-------- Dataset records --------
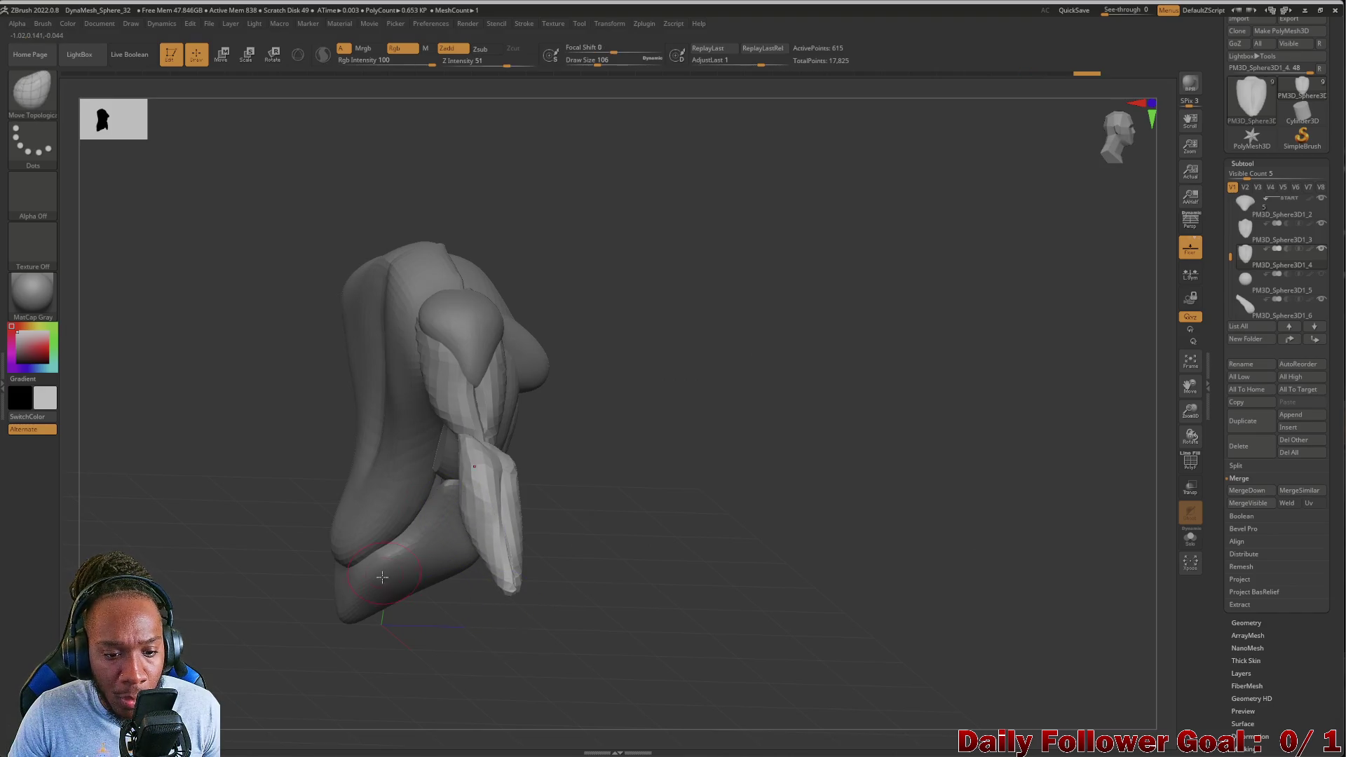
mouse_move(227, 542)
left_mouse_down()
mouse_move(211, 576)
mouse_move(264, 586)
mouse_move(437, 467)
left_mouse_up()
key("shift")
--------
- _About this task_
Going from the line that contains "left_mouse_down()" to the last line of the records, reproduce every line as written.

- _The answer_
left_mouse_down()
mouse_move(211, 576)
mouse_move(264, 586)
mouse_move(437, 467)
left_mouse_up()
key("shift")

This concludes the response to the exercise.